§ **Work to be completed**: Collect the lines of the entries where "Amortization" shows up.

(Plain-text document sources)
BEGIN

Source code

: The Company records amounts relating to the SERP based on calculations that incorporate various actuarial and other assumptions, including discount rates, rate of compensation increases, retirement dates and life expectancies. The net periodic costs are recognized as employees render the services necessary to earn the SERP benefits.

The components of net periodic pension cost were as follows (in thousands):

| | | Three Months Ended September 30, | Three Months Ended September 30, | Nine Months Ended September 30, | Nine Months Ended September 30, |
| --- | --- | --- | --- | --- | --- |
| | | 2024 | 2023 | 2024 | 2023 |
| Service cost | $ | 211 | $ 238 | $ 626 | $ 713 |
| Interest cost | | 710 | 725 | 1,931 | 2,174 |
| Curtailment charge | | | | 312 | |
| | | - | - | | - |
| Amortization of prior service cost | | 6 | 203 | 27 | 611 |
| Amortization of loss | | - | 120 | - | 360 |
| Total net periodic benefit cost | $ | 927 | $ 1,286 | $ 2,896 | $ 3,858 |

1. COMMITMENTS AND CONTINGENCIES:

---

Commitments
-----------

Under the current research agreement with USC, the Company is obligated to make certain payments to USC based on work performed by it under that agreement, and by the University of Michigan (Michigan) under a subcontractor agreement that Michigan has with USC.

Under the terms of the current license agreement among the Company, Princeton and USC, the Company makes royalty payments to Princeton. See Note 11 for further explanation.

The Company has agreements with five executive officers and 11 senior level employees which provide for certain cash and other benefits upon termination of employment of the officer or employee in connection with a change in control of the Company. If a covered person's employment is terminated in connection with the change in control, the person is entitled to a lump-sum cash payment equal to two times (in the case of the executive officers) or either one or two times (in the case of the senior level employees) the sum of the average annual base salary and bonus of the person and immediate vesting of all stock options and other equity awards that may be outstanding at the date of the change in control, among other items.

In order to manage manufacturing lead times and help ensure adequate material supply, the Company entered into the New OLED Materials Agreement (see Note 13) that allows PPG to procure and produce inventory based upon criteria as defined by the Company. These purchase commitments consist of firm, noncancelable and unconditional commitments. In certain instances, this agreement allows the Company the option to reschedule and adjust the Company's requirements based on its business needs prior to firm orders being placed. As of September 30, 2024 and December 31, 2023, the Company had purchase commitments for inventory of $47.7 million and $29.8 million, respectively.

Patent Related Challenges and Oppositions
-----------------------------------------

END

§ **Solution below**:
| Amortization of prior service cost | | 6 | 203 | 27 | 611 |
| Amortization of loss | | - | 120 | - | 360 |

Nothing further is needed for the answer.